This blog is one of a six-part series titled A Closer Look at Road-User Fees. The series explores six major objections to the implementation of a per-mile road charge and aims to dispel misconceptions and disinformation.
As discussions around a nationwide vehicle miles traveled fee heat up, a persistent complaint is that rural and low-income drivers would be adversely affected by a per-mile fee. The belief is that rural residents do not have access to public transportation systems and tend to drive longer distances than urban residents. This belief also claims low-income vehicle owners can’t afford more taxes. So, would these drivers pay more money under a road usage charge program?
To answer this question, let’s look at some basic facts:
- Vehicle owners already pay a per-mile fee in the form of a gas tax. Everyone pays money per gallon of fuel, and every gas-fueled vehicle burns some amount of gas per mile. The per-gallon tax amount varies from state to state and, when calculated into a per-mile fee, the cost depends on each vehicle’s fuel-efficiency. A hybrid vehicle, for example, pays less fuel tax per mile than a gas-guzzling, older model vehicle. Either way, the more you drive, the more you pay in fuel tax.

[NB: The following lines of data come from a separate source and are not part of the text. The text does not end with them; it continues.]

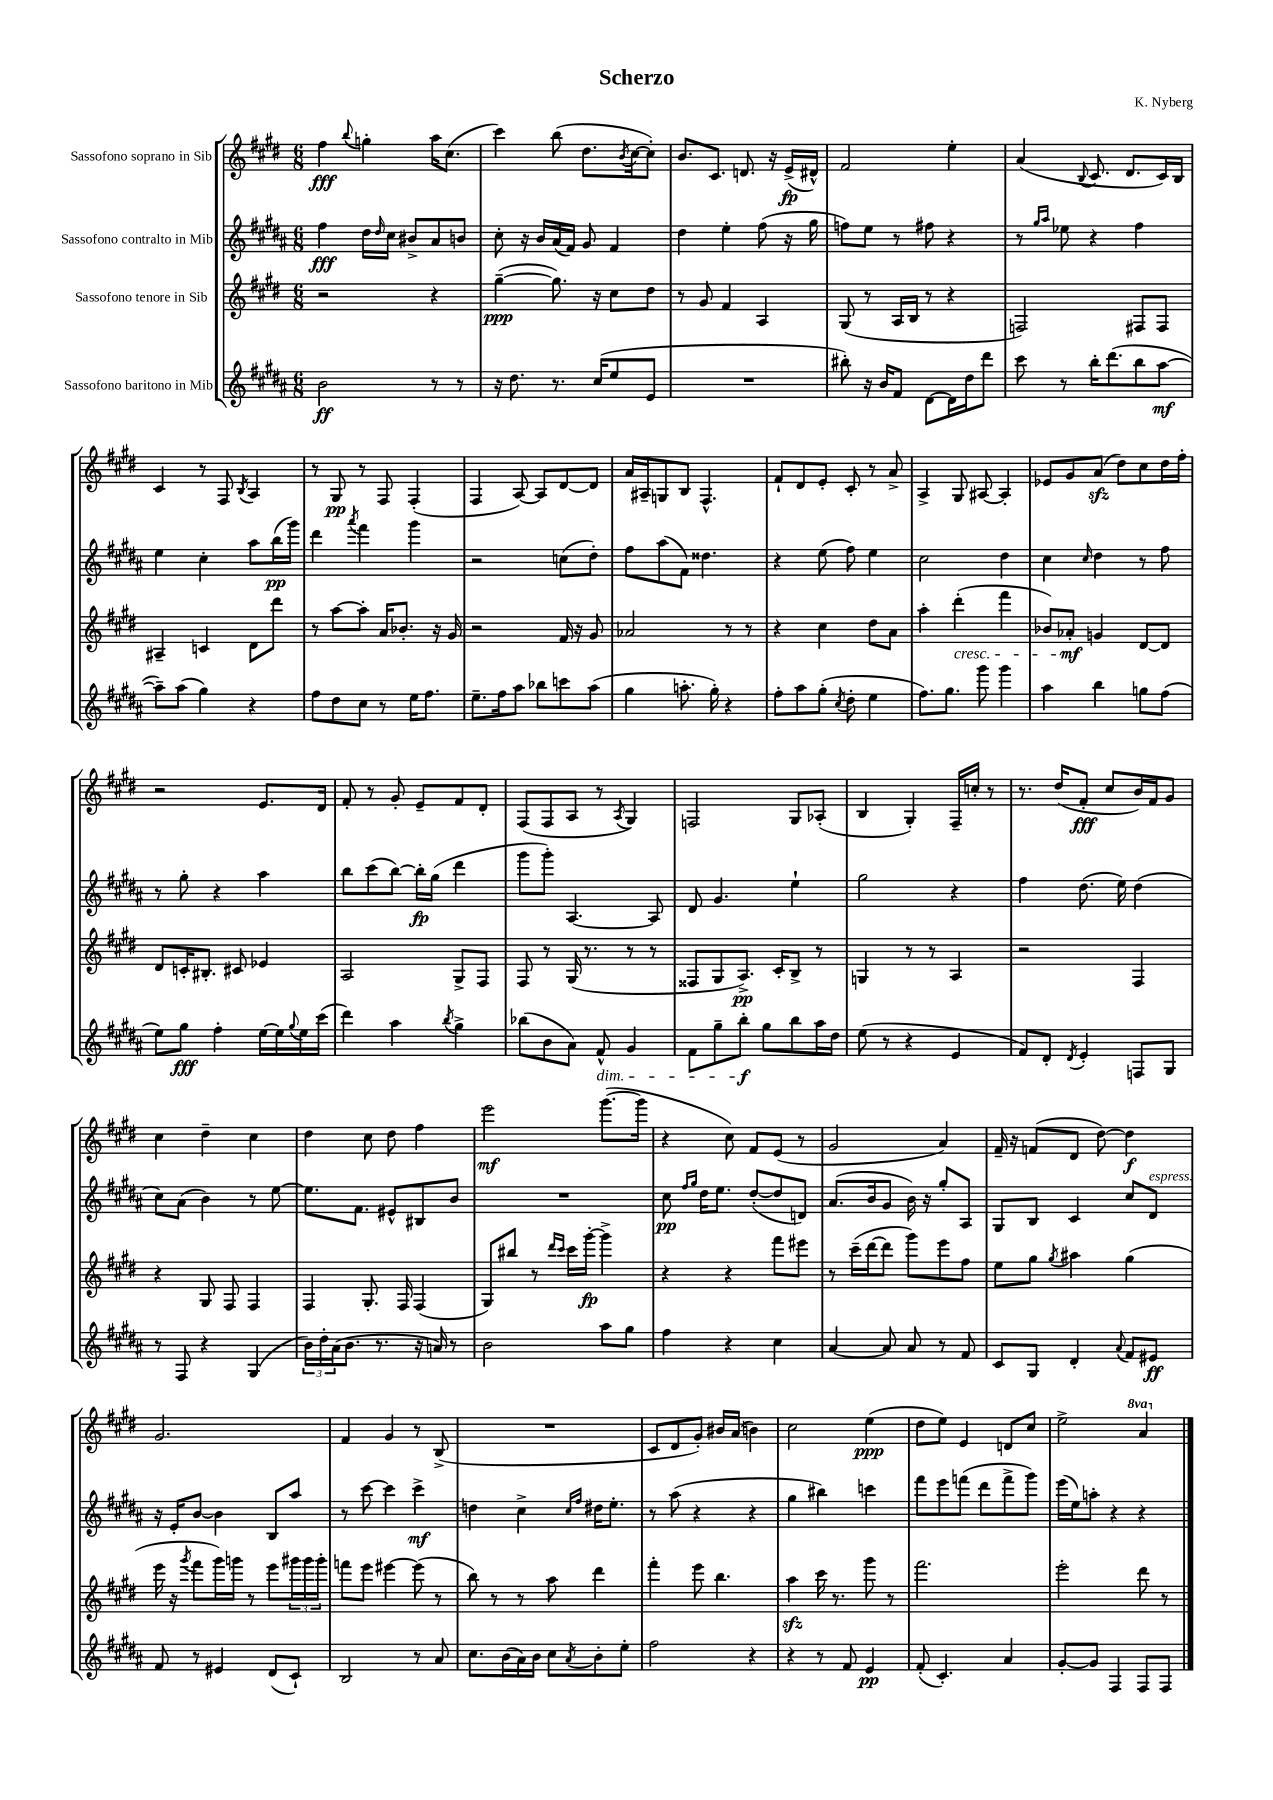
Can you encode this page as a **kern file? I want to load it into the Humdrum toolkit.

**kern	**kern	**kern	**kern
*staff4	*staff3	*staff2	*staff1
*clefG2	*clefG2	*clefG2	*clefG2
*k[f#c#g#d#a#]	*k[f#c#g#d#]	*k[f#c#g#d#a#]	*k[f#c#g#d#]
*M6/8	*M6/8	*M6/8	*M6/8
2b	2r	4ff#	4ff#
.	.	.	8qqbb
.	.	16dd#	4gg'
.	.	16qqdd#	.
.	.	16cc#	.
.	.	8b#^	.
8r	4r	8a#	16aa
.	.	.	(8.cc#
8r	.	8b	.
=	=	=	=
16r	([4gg#~	8cc#'	4ccc#)
8.dd#	.	.	.
.	.	16r	.
.	.	16b	.
8.r	8.gg#])	(16a#	(8bb
.	.	16f#)	.
.	.	8g#	8.dd#
(16cc#	16r	.	.
8ee	8cc#	4f#	.
.	.	.	8qb
.	.	.	[16cc#
8e	8dd#	.	8cc#'])
=	=	=	=
2.r	8r	4dd#	8.b
.	8g#	.	.
.	.	.	8.c#
.	4f#	4ee'	.
.	.	.	8.d
.	4A	(8ff#	.
.	.	.	16r
.	.	16r	(16e^
.	.	16gg#	16d#^^)
=	=	=	=
8bb#')	(8G#	8ff)	2f#
16r	8r	8ee	.
16b	.	.	.
8f#	16A	8r	.
.	16B	.	.
[8d#	8r	8ff#	.
16d#]	4r	4r	4ee'
16dd#	.	.	.
8ddd#	.	.	.
=	=	=	=
8ccc#	2F)	8r	(4a
.	.	16qqgg#	.
.	.	16qqaa#	.
8r	.	8ee-	.
.	.	.	8qqB
16bb'	.	4r	8.c#
(8.ddd#	.	.	.
.	.	.	8.d#
8bb	8F#	4ff#	.
[8aa#	8F#	.	16c#)
.	.	.	16B
=	=	=	=
8aa#~])	4A#~	4ee	4c#
(8aa#	.	.	.
4gg#)	4c	4cc#'	8r
.	.	.	8F#
.	.	.	8qB
4r	8d#	8aa#	4A
.	8ddd#	(16bb	.
.	.	16ggg#)	.
=	=	=	=
8ff#	8r	4ddd#	8r
8dd#	[8aa	.	8G#
.	.	8qaaa#	.
8cc#	8aa']	4fff#	8r
8r	16a	.	8F#
.	8.b-'	.	.
16ee	.	4ggg#	(4F#'
8.ff#	.	.	.
.	16r	.	.
.	16g#	.	.
=	=	=	=
8.ee~	2r	2r	4F#
16ff#	.	.	.
8aa#	.	.	[8A)
8bb-	.	.	8A]
8ccc	16f#	(8cc	[8d#
.	16r	.	.
(8aa#	8g#	8dd#')	8d#]
=	=	=	=
4gg#	2a-	8ff#	16a
.	.	.	16A#~
.	.	(8aa#	8G
8.aa'	.	8f#)	8B
.	.	4.dd##	4.F#^^
16gg#')	.	.	.
4r	8r	.	.
.	8r	.	.
=	=	=	=
8ff#'	4r	4r	8f#`
8aa#	.	.	8d#
(8gg#'	4cc#	(8ee	8e'
8qcc#	.	.	.
8dd#'	.	8ff#)	8c#'
4ee	8dd#	4ee	8r
.	8a	.	8a^
=	=	=	=
8.ff#)	4aa'	2cc#	4A^
8.gg#	.	.	.
.	(4ddd#'	.	8G#
8ggg#	.	.	[8A#
4ggg#	4fff#	4dd#	4A#']
=	=	=	=
4aa#	8b-)	4cc#	8e-
.	8a-'	.	8g#
.	.	16qqcc#	.
4bb	4g	4dd#	(8a
.	.	.	8dd#)
8gg	[8d#	8r	8cc#
(8ff#	8d#]	8ff#	16dd#
.	.	.	16ff#'
=	=	=	=
8ee)	8d#	8r	2r
8gg#	16c'	8gg#'	.
.	8.B#'	.	.
4ff#'	.	4r	.
.	8c#	.	.
[16ee	4e-	4aa#	8.e
16ee]	.	.	.
8qqgg#	.	.	.
16ee	.	.	.
(16ccc#	.	.	16d#
=	=	=	=
4ddd#)	2A	8bb	8f#'
.	.	(8ccc#	8r
4aa#	.	[8bb)	8g#'
.	.	16bb']	8e~
.	.	(16gg#	.
8qbb	.	.	.
4gg#^	8G#^	4ddd#	8f#
.	8F#	.	8d#'
=	=	=	=
(8bb-	8F#	8ggg#	(8F#
8b	8r	8ggg#')	8F#
8a#)	(16G#	[4.A#	8A
.	8.r	.	.
8f#^^	.	.	8r
.	.	.	8qA
4g#	8r	.	4G#)
.	8r	8A#]	.
=	=	=	=
8f#	8F##	8d#	2F
8gg#~	8G#	4.g#	.
8bb'	8.A^)	.	.
8gg#	.	.	.
.	16c#'	.	.
8bb	8B^	4ee`	8G#
16aa#	8r	.	(8A-'
16dd#	.	.	.
=	=	=	=
(8ee	4G	2gg#	4B
8r	.	.	.
4r	8r	.	4G#')
.	8r	.	.
4e	4A	4r	16F#~
.	.	.	16cc'
.	.	.	8r
=	=	=	=
8f#)	2r	4ff#	8.r
8d#'	.	.	.
.	.	.	(16dd#
8qd#	.	.	.
4e'	.	(8.dd#	8f#'
.	.	.	8cc#
.	.	16ee)	.
8F	4F#	(4dd#	16b)
.	.	.	16f#
8G#	.	.	8g#
=	=	=	=
8r	4r	8cc#)	4cc#
8F#	.	(8a#	.
4r	8G#	4b)	4dd#~
.	8F#	.	.
(4G#	4F#	8r	4cc#
.	.	[8ee	.
=	=	=	=
24b)	4F#	8.ee]	4dd#
24dd#'	.	.	.
(24a#	.	.	.
8.b	.	.	.
.	.	8.f#	.
.	8.G#'	.	8cc#
8.r	.	.	.
.	.	8e#^^	8dd#
.	16F#	.	.
16r	(4F#	8B#	4ff#
16a)	.	.	.
8r	.	8b	.
=	=	=	=
2b	8G#)	2.r	2eee
.	8bb#	.	.
.	8r	.	.
.	16qqddd#	.	.
.	16qqccc#	.	.
.	16ccc#	.	.
.	[16ggg#'	.	.
8aa#	4ggg#^]	.	([8.ggg#
8gg#	.	.	.
.	.	.	16ggg#]
=	=	=	=
4ff#	4r	8cc#	4r
.	.	16qqff#	.
.	.	16qqgg#	.
.	.	16dd#	.
.	.	8.ee	.
4r	4r	.	8cc#)
.	.	([8dd#'	8f#
4cc#	8fff#	8dd#]	(8e
.	8eee#	8d)	8r
=	=	=	=
[4a#	8r	(8.a#	2g#
.	(16ccc#~	.	.
.	[16ddd#	16b	.
8a#]	8ddd#]	8g#	.
8a#	8ggg#)	16b)	.
.	.	16r	.
8r	8eee	8gg#'	4a)
8f#	8ff#	8A#	.
=	=	=	=
8c#	8ee	8G#	16f#~
.	.	.	16r
8G#	8gg#	8B	(8f
.	8qgg#	.	.
4d#'	4aa#	4c#	8d#
.	.	.	[8dd#)
8qqa#	.	.	.
8f#	(4gg#	8cc#	4dd#]
8e#	.	8d#	.
=	=	=	=
8f#	16eee	16r	2.g#
.	16r	16e'	.
.	8qggg#	.	.
8r	8fff#	[8b	.
4e#	16ggg#)	4b]	.
.	16ggg	.	.
.	8r	.	.
(8d#	8eee	8B	.
8c#`)	24ggg#	8aa#	.
.	24ggg#	.	.
.	24ggg#'	.	.
=	=	=	=
2B	8fff	8r	4f#
.	8eee	[8ccc#	.
.	[4eee#	4ccc#]	4g#
8r	(8eee#]	4ccc#^	8r
8a#	8r	.	(8B^
=	=	=	=
8.cc#	8bb)	4dd	2.r
.	8r	.	.
(16b	.	.	.
16a#)	8r	4cc#^	.
16b	.	.	.
8cc#	8aa	.	.
.	.	16qqcc#	.
8qa#	.	16qqff#	.
8b'	4ddd#	16dd#	.
.	.	8.ee'	.
8ee'	.	.	.
=	=	=	=
2ff#	4fff#'	8r	8c#
.	.	(8aa#	8d#
.	8eee	4r	8g#')
.	4.bb	.	16b#
.	.	.	(16a
4r	.	4r	4b)
=	=	=	=
4r	4aa	4gg#	2cc#
8r	16ccc#	4bb#)	.
.	8.r	.	.
8f#	.	.	.
4e	8ggg#	4ccc	(4ee
.	8r	.	.
=	=	=	=
(8f#'	2.fff#	8fff#	8dd#
4.c#')	.	8eee	8ee)
.	.	(8fff	4e
.	.	8ddd#	.
4a#	.	8fff^	8d
.	.	8ggg#)	8cc#
=	=	=	=
[8g#'	2eee'	(16eee	2ee^
.	.	16ee)	.
8g#]	.	8aa'	.
4F#	.	4r	.
8F#	8ddd#	4r	4aa
8F#	8r	.	.
==	==	==	==
*-	*-	*-	*-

- Road usage charges are not a "double tax.” Road usage charging systems automatically credit drivers any fuel tax paid at the pump. Drivers do not pay both per-gallon taxes and per-mile fees. Road usage charges are an alternative to the gas tax as opposed to an addition to it, and they are equitable to highly fuel-efficient and electrical vehicles which incur little or no gas taxes.
- Low-income drivers typically drive older, less fuel-efficient vehicles. This means they buy more gas and, in turn, receive more fuel tax credit; therefore, the impact of road usage charges is negligible. In general, only more affluent individuals drive hybrid and electric vehicles, which means higher-income drivers operating these vehicles would contribute their fair share for wear and tear on the roads under a road usage charge program.
- Rural residents do not drive more miles than urban drivers. Studies on potential impacts of switching to a road usage charge found that rural residents drive longer distances than urban residents, but they also make fewer trips. Drivers in rural areas are paying more in fuel taxes than urban drivers in similar vehicles. A per-mile fee would alleviate this disparity.
- The gas tax has become an arbitrary, “some users pay/all users benefit” model. Rural drivers generally own less fuel-efficient vehicles and spend more money on gas and gas tax—unfairly shouldering them with a higher percentage of highway funding under a fuel-based taxation system. The unfairness problem is compounded by the fact that more affluent drivers (generally speaking, urban drivers who own electric and hybrid vehicles) pay little to no gas tax.
In the end, a mileage-based user fee is a more fair, equitable funding mechanism for all drivers. Neither rural drivers nor low-income drivers would be financially burdened. In fact, most rural drivers would pay slightly less than they do in current fuel taxes, and all households would notice only a negligible difference in monthly expenses.
Modern transportation is growing increasingly electric and the fuel tax no longer makes sense in the long term. As President Ronald Reagan once said about the federal fuel user fee (a.k.a. “gas tax”) in 1982, “Good tax policy decrees that, wherever possible, a fee for a service should be assessed against those who directly benefit from that service.” The gasoline tax was the user fee at that time nearly 40 years ago. Today’s technology calls for a new model. It’s time to make the shift to a mileage-based user fee.